Keeley is among nearly a dozen UCLA faculty and doctoral students leading or participating in the conference, Rundel said. Victoria Sork, dean of life sciences and a professor in the Department of Ecology and Evolutionary Biology and IoES, will moderate a talk Tuesday on oaks in Med regions, from how to protect oaks from climate change and wildfire, to maintaining cork-oak populations even as screw-top wines decrease demand for farmed corks.
 
Victoria Sork
Victoria Sork
Tuesday, UCLA doctoral student Erin Riordan joins a session on coastal sage scrub ecology, a threatened ecosystem that hosts many unique and threatened species, Rundel said. Riordan’s research looks at the shifting boundaries of sage-scrub environments due to climate change, and, using climate models, looks at whether protected open space will still encompass the same habitats in a few decades.
 
"There’s already evidence that plants and animals in the Sierras are getting pushed higher and higher, and eventually they’ll get pushed off the mountains altogether," Rundel said.
 
"With 95 percent of California’s coastal sage scrub cleared away by development, much of what remains is protected," he continued. "But with climate change, all our parks could end up in less-than-perfect places."
 
Boney Ridge in the Santa Monica Mountains, part of California's Mediterranean ecosystem. Photo courtesy of the National Park Service.
Boney Ridge in the Santa Monica Mountains, part of California's Mediterranean ecosystem. Photo courtesy of the National Park Service.

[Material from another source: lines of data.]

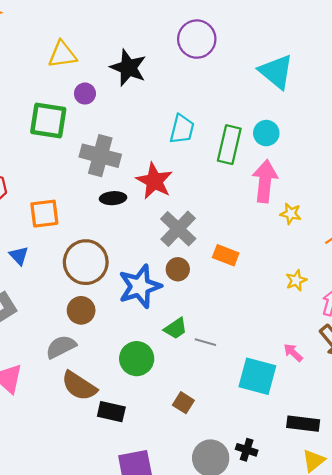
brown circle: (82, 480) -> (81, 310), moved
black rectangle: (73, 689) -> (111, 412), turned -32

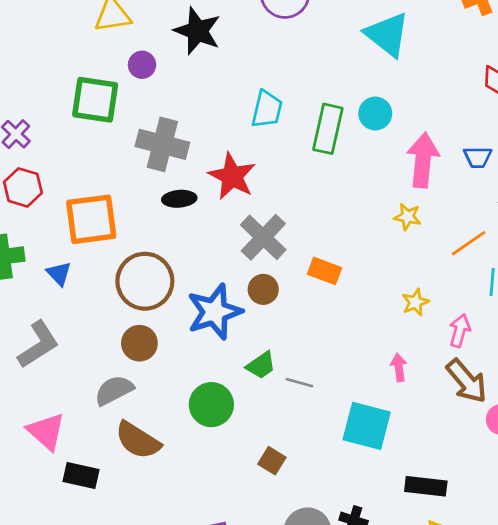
pink arrow: (265, 181) -> (423, 160), moved
orange square: (44, 214) -> (91, 219), size x1.4
pink arrow: (293, 353) -> (399, 367), moved, turned 40
black rectangle: (111, 412) -> (81, 476), moved

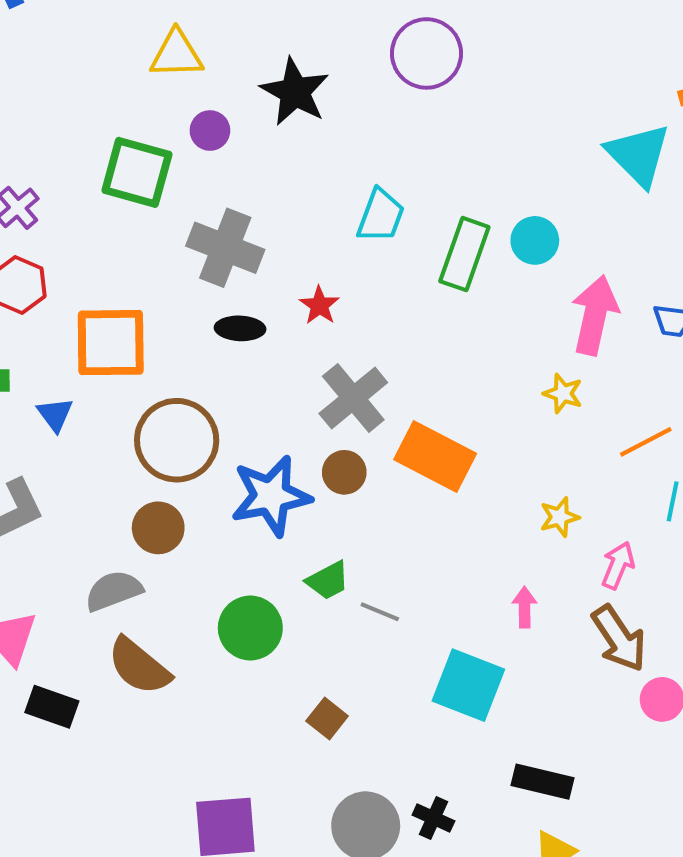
cyan triangle: (387, 34) -> (638, 155), moved
red star: (232, 176) -> (319, 305), size x0.6
orange rectangle: (325, 271) -> (435, 457), size x1.6

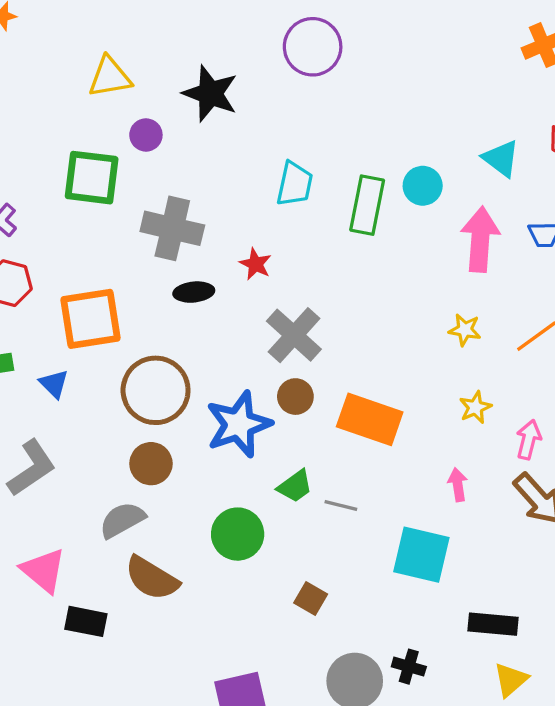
cyan triangle: (638, 155) -> (501, 159), moved, size x0.7
yellow star: (563, 393) -> (465, 330), moved
orange rectangle: (435, 457) -> (370, 419), moved

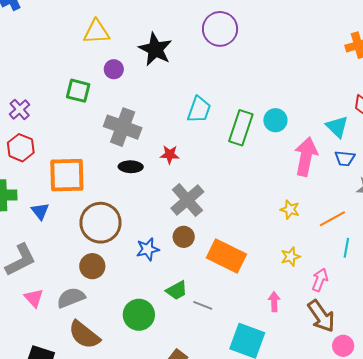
cyan triangle: (501, 159) -> (337, 127), moved
green square: (92, 178) -> (78, 91), size x0.7
red star: (255, 264) -> (170, 155), turned -30
blue star: (239, 424) -> (148, 249), size x0.6
pink triangle: (43, 570) -> (34, 298), moved, size x0.7

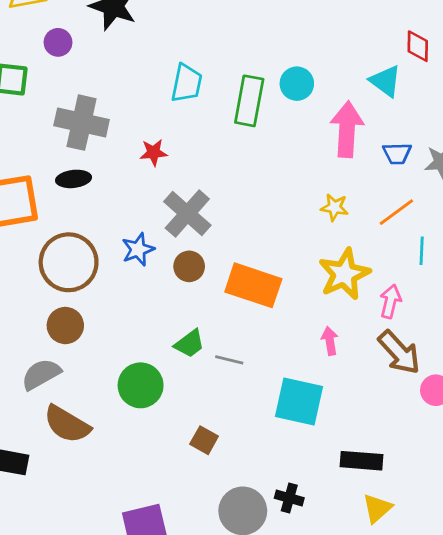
blue trapezoid: (345, 158) -> (397, 153), moved
black ellipse: (131, 167) -> (74, 179), moved
blue star: (148, 249) -> (138, 249), moved
yellow star: (291, 257) -> (344, 274), size x1.8

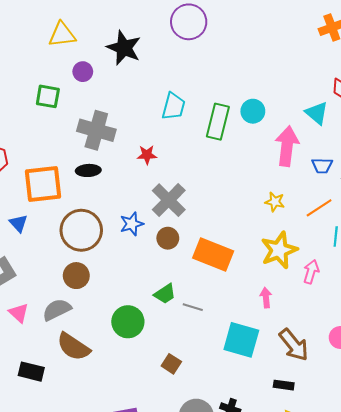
brown arrow: (399, 352) -> (294, 345), moved
black rectangle: (361, 461) -> (284, 385), size x0.7

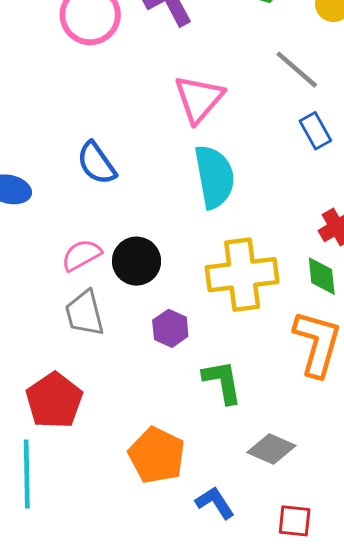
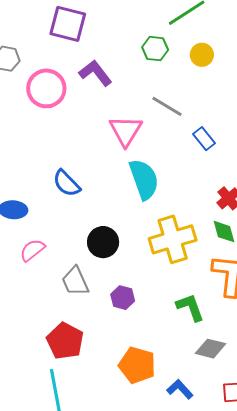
gray line: (297, 70) -> (167, 106), moved
pink semicircle: (81, 255) -> (32, 250), moved
purple hexagon: (170, 328) -> (123, 298), moved
green L-shape: (222, 382) -> (190, 307), moved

Stephanie Pincetl, a professor at IoES, joins a Wednesday morning panel where she will discuss what a Mediterranean city is like. All five regions are running out of water, facing new fire management concerns, and trying to develop sustainable industry and resource use, Rundel noted.
 
The conference will close on Friday with the entire group considering what challenges each region faces, and what they can learn from each other to improve natural resource management.
 
"The Mediterranean regions of the world are relatively small, but they are high in the diversity of endemic species — species that are only found in those regions," MacDonald said. "These regions are very, very vulnerable to climate change and other threats. The Institute of the Environment and Sustainability is particularly pleased to be hosting this conference, because it fits so well with our mission to bring together environmental sustainability researchers on campus and around the world."